Malaysia rejects Beijing’s claims in South China Sea

Following the steps of the United States, now, Malaysia has rejected China’s expansive maritime claims in the South China Sea, saying Beijing’s claims in the waters “have no basis” under international law.
 “Malaysia opposes China’s claim that they have historic rights over those waters,” Malaysian Foreign Minister Hishammuddin Hussein told the Parliament.
“The Malaysian government also considers China’s claims over maritime features in the South China Sea to have no basis whatsoever under international law,” he added while answering questions from Members of Parliament on the status of China’s demands for territory in the South China Sea.
This is an unusual move for Malaysia, which in the past had avoided reproaching China openly.
A recent Malaysian government report disclosed the Chinese ships incursions into Malaysia’s exclusive economic zone had taken place 89 times between 2016 and 2019. In April, Chinese ships have intruded into the Malaysian waters for over 100 days.
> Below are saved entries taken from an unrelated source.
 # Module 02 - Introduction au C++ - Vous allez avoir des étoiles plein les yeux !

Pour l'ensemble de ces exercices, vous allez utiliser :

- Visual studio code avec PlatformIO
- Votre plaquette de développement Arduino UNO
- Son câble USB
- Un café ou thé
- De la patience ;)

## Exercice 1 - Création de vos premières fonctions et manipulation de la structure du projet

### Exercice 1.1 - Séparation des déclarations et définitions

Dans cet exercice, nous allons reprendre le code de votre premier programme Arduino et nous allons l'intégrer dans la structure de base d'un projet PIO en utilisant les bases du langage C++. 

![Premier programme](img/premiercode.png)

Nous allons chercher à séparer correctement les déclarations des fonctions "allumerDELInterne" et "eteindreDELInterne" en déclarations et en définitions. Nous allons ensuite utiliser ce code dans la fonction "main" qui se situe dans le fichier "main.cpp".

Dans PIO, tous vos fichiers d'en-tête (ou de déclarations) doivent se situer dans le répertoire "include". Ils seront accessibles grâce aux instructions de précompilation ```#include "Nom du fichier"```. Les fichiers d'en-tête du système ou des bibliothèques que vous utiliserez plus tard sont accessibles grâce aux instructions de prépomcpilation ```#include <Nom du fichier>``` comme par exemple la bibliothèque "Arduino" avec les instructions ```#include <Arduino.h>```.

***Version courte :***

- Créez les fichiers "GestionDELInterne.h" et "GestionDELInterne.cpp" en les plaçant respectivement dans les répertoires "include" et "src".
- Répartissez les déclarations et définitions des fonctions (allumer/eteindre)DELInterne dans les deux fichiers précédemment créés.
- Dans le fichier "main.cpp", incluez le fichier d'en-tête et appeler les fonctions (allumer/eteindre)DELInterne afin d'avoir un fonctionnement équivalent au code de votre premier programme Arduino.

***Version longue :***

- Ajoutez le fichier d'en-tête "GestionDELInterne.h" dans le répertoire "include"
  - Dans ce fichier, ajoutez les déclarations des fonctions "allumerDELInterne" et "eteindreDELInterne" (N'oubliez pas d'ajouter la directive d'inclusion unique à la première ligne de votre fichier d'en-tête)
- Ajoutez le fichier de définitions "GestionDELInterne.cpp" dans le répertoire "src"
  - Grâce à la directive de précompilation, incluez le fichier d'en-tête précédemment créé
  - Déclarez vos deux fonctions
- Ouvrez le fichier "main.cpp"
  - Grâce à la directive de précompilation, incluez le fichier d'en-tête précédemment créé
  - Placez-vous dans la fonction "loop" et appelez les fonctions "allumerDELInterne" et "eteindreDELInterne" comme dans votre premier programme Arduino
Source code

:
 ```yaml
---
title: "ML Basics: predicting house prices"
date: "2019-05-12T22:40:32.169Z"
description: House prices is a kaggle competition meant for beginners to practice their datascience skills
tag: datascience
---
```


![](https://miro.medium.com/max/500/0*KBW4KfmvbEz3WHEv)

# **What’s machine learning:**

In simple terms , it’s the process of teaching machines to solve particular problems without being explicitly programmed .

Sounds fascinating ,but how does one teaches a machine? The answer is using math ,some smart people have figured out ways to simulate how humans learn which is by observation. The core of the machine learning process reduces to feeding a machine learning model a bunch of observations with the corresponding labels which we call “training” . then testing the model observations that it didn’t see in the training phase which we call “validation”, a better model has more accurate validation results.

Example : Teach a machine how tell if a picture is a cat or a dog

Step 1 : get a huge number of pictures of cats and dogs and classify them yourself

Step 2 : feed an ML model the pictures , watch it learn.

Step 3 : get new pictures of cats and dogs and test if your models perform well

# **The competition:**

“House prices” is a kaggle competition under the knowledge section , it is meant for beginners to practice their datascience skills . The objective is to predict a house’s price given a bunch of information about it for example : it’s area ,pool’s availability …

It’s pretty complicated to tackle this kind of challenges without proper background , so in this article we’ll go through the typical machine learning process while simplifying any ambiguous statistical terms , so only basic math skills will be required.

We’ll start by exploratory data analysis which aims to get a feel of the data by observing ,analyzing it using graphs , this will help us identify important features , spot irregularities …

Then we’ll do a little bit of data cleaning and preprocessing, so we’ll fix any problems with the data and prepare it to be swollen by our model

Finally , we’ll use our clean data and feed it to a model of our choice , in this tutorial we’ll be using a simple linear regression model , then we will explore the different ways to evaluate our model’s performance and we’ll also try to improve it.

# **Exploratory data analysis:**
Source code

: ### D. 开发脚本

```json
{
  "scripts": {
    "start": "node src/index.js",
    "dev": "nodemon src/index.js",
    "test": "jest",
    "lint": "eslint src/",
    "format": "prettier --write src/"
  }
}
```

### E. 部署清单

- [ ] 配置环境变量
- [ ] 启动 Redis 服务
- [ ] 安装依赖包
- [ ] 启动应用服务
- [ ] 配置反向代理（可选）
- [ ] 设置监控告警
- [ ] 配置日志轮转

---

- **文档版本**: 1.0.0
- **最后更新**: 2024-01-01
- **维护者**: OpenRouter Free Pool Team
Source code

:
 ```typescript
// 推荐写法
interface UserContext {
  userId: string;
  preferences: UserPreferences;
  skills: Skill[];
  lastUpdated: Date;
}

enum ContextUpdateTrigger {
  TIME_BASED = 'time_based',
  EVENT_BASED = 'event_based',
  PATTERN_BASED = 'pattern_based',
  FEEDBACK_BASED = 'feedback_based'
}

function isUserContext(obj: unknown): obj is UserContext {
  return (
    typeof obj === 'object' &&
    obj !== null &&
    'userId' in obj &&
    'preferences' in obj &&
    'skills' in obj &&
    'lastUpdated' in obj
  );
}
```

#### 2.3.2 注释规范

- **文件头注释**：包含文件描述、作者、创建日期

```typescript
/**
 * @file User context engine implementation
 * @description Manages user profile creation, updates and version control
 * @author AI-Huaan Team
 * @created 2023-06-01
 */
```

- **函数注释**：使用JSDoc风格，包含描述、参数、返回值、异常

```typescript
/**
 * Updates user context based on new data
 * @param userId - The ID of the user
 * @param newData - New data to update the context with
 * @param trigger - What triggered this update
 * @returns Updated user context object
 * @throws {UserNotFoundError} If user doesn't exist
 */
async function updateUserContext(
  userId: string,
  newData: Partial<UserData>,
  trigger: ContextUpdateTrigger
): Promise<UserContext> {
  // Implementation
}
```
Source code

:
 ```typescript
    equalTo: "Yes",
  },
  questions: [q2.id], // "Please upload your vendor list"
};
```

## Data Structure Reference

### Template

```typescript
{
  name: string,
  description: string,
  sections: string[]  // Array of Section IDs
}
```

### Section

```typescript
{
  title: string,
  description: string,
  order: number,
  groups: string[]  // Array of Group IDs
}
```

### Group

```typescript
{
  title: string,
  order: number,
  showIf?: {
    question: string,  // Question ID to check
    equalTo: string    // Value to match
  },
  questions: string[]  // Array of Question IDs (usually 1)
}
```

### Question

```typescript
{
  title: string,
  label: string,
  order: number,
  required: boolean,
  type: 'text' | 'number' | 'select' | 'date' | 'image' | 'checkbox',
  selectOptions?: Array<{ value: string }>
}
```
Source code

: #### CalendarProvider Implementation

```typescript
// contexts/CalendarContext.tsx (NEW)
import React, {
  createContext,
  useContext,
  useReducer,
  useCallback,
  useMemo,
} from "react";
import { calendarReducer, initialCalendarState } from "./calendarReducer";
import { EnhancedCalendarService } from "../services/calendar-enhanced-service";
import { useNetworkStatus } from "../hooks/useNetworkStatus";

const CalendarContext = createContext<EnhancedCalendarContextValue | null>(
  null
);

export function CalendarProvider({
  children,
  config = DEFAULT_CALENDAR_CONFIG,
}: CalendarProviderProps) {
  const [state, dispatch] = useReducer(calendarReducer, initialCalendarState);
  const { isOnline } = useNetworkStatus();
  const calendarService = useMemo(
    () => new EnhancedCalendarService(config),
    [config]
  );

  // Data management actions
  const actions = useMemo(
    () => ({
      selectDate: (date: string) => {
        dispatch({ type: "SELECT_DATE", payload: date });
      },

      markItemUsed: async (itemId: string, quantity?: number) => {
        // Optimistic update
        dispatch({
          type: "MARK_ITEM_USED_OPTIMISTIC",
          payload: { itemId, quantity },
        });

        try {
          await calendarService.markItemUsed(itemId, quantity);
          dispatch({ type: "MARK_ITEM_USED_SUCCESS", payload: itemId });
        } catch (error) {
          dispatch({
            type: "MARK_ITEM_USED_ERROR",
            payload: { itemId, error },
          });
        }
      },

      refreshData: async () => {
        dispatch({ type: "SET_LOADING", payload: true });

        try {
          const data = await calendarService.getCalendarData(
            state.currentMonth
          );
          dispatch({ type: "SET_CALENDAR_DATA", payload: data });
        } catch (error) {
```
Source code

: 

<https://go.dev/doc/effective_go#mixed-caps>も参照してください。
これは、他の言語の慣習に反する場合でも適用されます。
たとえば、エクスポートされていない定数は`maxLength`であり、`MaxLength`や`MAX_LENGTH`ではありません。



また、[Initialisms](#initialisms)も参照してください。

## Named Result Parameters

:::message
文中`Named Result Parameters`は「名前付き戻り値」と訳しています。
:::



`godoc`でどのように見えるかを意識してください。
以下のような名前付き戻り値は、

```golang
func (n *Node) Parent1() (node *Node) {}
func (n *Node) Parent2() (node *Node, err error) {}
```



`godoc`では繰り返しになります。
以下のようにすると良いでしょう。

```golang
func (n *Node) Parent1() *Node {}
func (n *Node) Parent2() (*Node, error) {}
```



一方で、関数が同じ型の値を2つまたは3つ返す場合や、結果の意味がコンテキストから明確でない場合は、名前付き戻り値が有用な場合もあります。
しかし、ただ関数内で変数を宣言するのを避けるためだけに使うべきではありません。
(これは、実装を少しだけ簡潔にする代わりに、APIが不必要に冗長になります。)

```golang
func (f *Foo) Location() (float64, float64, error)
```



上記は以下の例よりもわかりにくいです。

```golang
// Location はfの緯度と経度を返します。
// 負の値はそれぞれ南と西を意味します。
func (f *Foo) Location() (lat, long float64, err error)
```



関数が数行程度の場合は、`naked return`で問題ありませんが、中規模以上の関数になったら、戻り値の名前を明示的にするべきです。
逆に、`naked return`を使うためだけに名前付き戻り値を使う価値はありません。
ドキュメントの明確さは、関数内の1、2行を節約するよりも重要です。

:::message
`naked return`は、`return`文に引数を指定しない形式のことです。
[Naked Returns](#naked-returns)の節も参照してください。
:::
A Chinese government survey vessel, the Haiyang Dizhi 8, accompanied by a Chinese Coast Guard (CCG) vessel, entered Malaysia’s exclusive economic zone (EEZ) and began a survey close to a drillship under contract to Malaysian state oil company Petronas.
Foreign Minister disclosed that after “intensive diplomatic efforts”, the Chinese Coast Guard and fishing militia retreated its exclusive economic zone in May.
Malaysia and Brunei are two of the four Southeast Asian states opposing Beijing’s expansive claims in the South China Sea, through which USD 3.4 trillion worth of international shipping trade passes every year.
On December 12 last year, Malaysia filed a submission with the United Nations, seeking to establish the limits of Malaysia’s continental shelf in the northern part of the disputed area. Under the UN Convention on the Law of the Sea, any country can claim an exclusive economic zone up to 200 nautical miles from their shoreline.
China, however, claims most of the South China Sea. Malaysia said in its submission that there were areas of potential overlapping claims beyond its own exclusive economic zone.
China objected to the filing, saying Malaysia’s submission had “seriously infringed on China’s sovereignty, sovereign rights and jurisdiction in the South China Sea”.
In response, the Malaysian government issued a note verbale to the UN on July 29 saying that it rejected “China’s claims to historic rights, or other sovereign rights or jurisdiction, with respect to the maritime areas of the South China Sea encompassed by the relevant part of the ‘nine-dash line’.”
Malaysia’s note added that China’s claim in the disputed area “has no basis under international law” and it “rejects in its entirety the content” of China’s objection.
China claims much of the South China Sea, but there are also overlapping claims by Brunei, Malaysia, the Philippines, Taiwan, and Vietnam. China has built bases and other outposts on shoals, reefs and rock outcroppings to deepen its claim over 80 per cent of the 3.6 sq km waterway, with Vietnam, the Philippines, Brunei, Malaysia and Taiwan claim parts of the same area.
The US and its allies have also challenged Beijing’s territorial claims. Washington has called on Beijing to stop bullying tactics in the South China Sea and accused the latter of pushing its presence in the disputed waters while other claimants are pre-occupied with battling COVID-19.